WHAT TO DO
Tally the lines that contain the string "Assault", with case counting: how many are there? Reply with the number alone.

Short-answer chart tasks
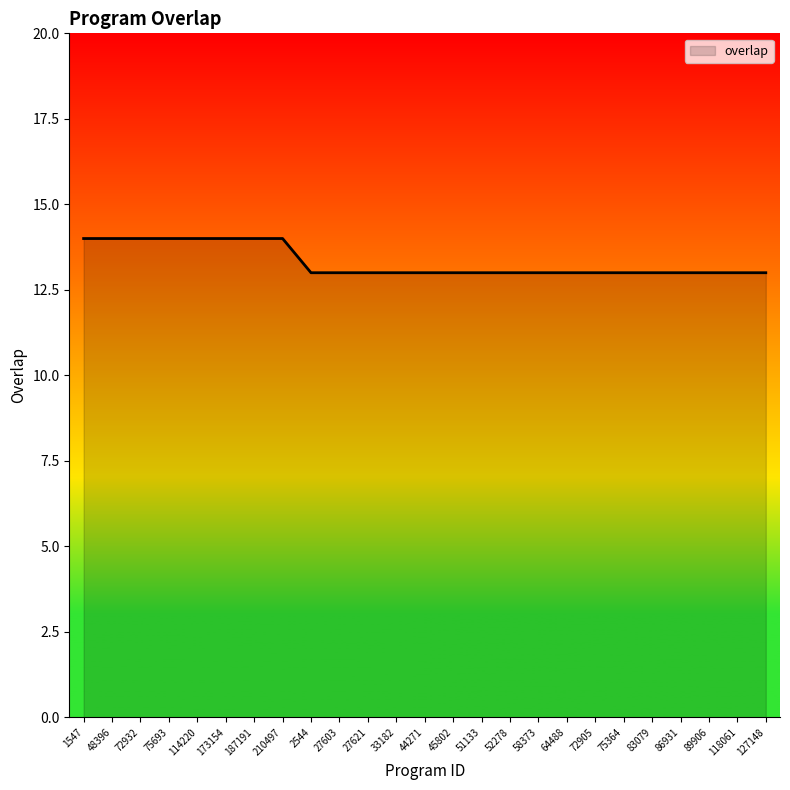

Reading right to left, extract all data points from this chart.

13	13	13	13	13	13	13	13	13	13	13	13	13	13	13	13	13	14	14	14	14	14	14	14	14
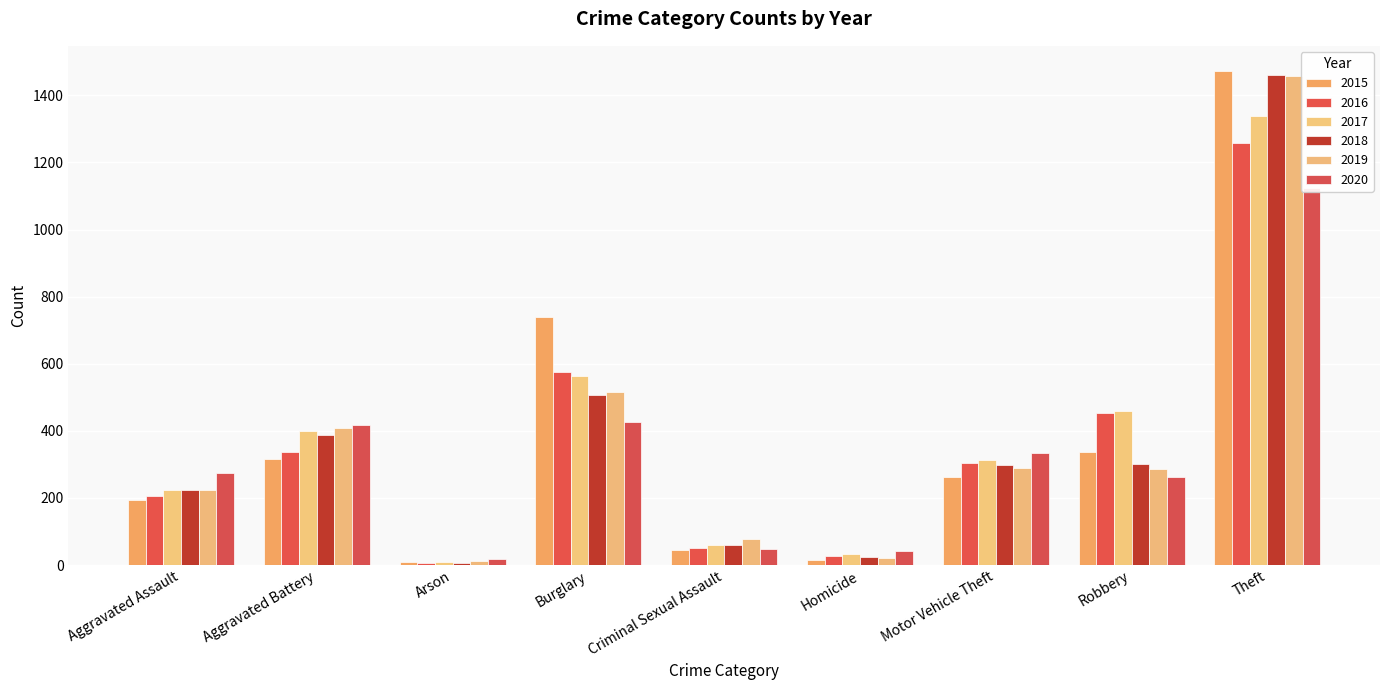

At which label is 2019 closest to 735?

Burglary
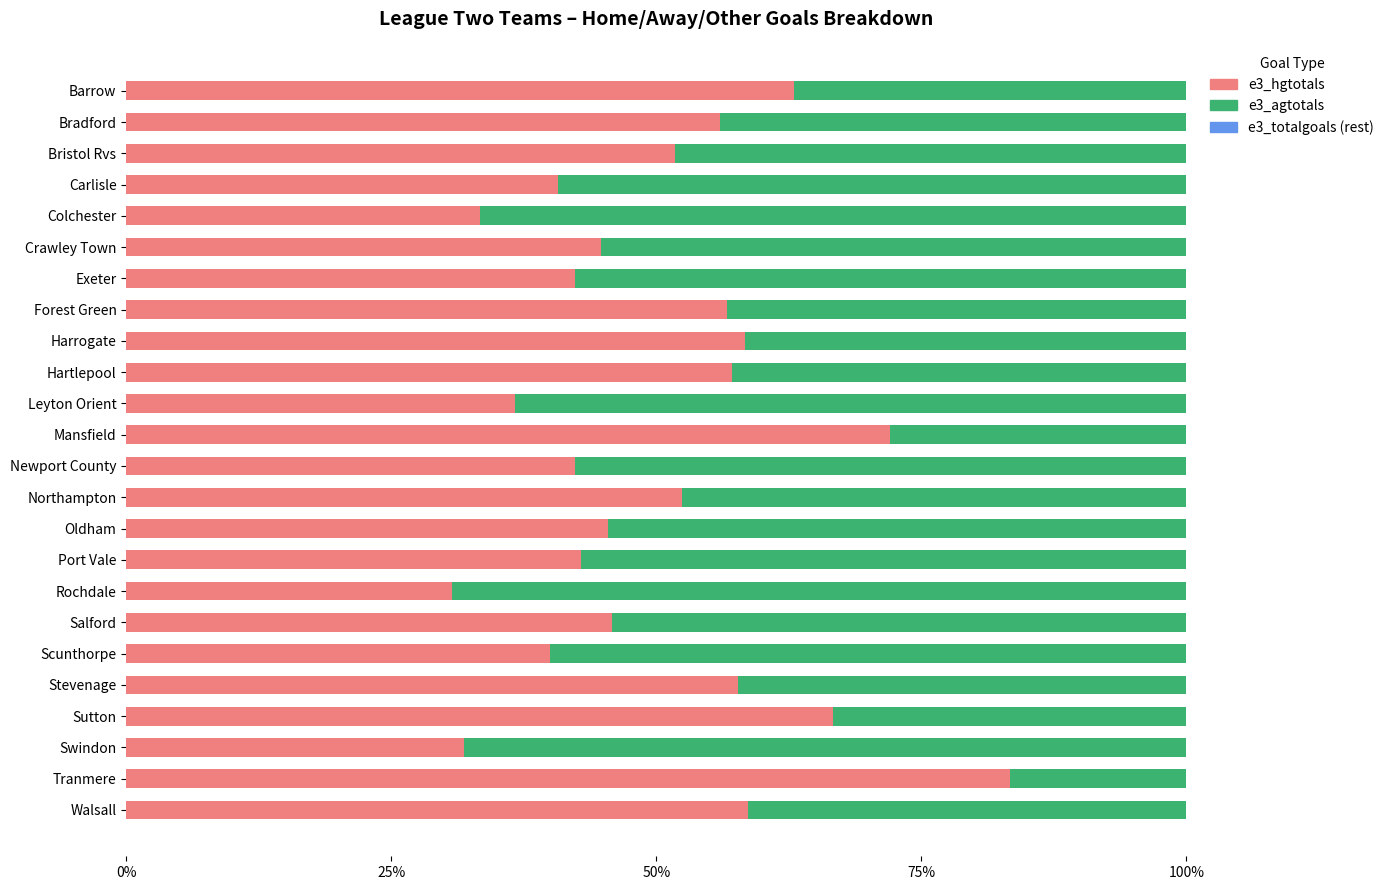

The e3_hgtotals series shows 55.6 at Scunthorpe. True or false?

False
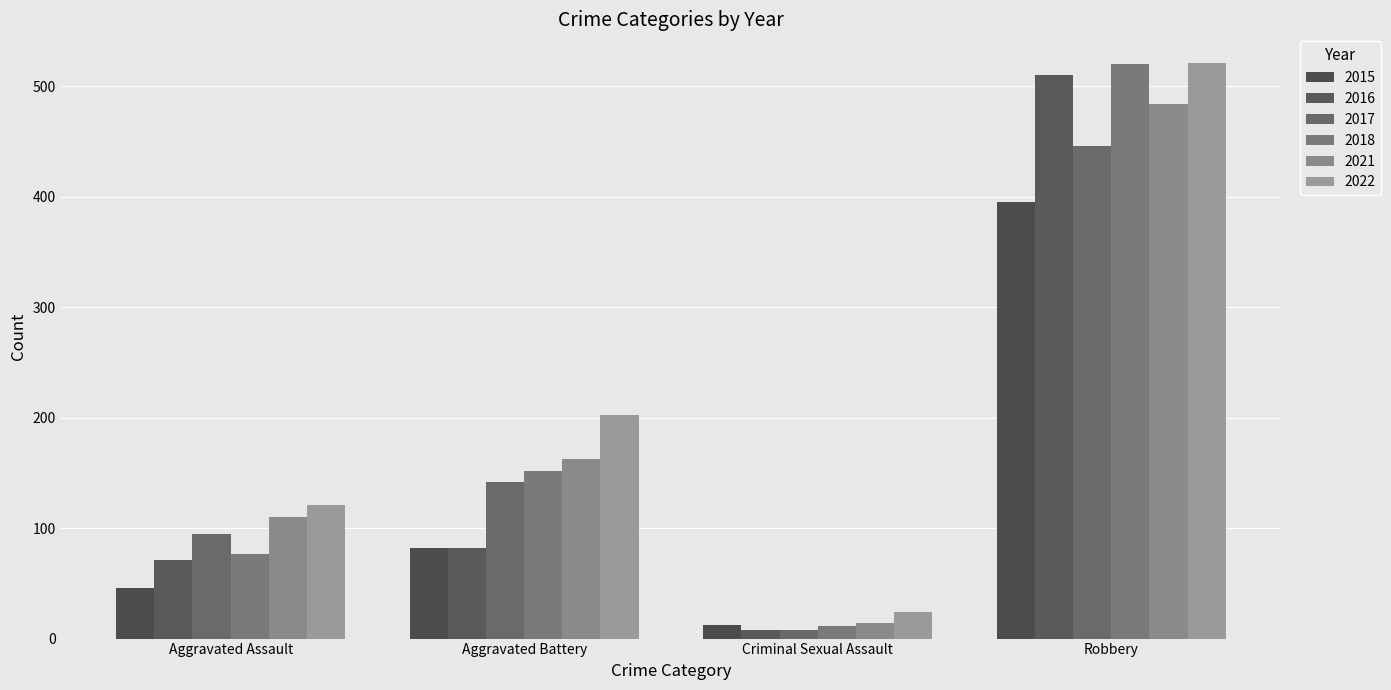

Reading left to right, transcribe all the data shown in this chart.

2015: Aggravated Assault=46	Aggravated Battery=82	Criminal Sexual Assault=12	Robbery=395
2016: Aggravated Assault=71	Aggravated Battery=82	Criminal Sexual Assault=8	Robbery=510
2017: Aggravated Assault=95	Aggravated Battery=142	Criminal Sexual Assault=8	Robbery=446
2018: Aggravated Assault=77	Aggravated Battery=152	Criminal Sexual Assault=11	Robbery=520
2021: Aggravated Assault=110	Aggravated Battery=163	Criminal Sexual Assault=14	Robbery=484
2022: Aggravated Assault=121	Aggravated Battery=202	Criminal Sexual Assault=24	Robbery=521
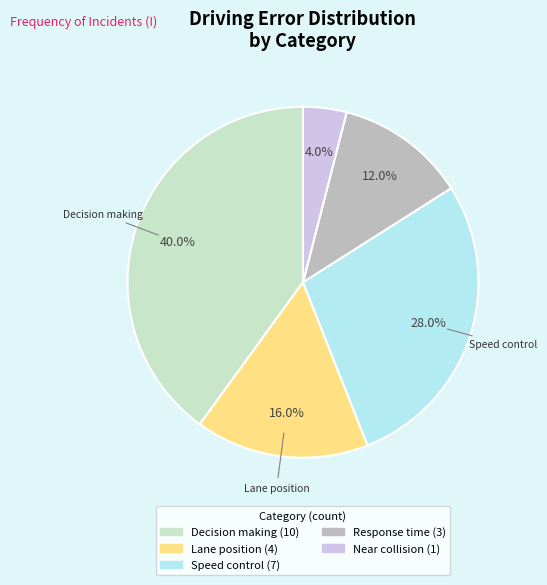

Is there any slice that represents more than half of the pie?

No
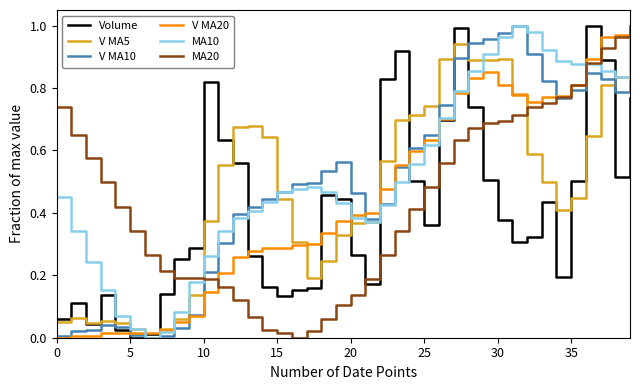

After their last crossing, which series has the higher values: Volume or MA20?

MA20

SOLUTION BELOW
6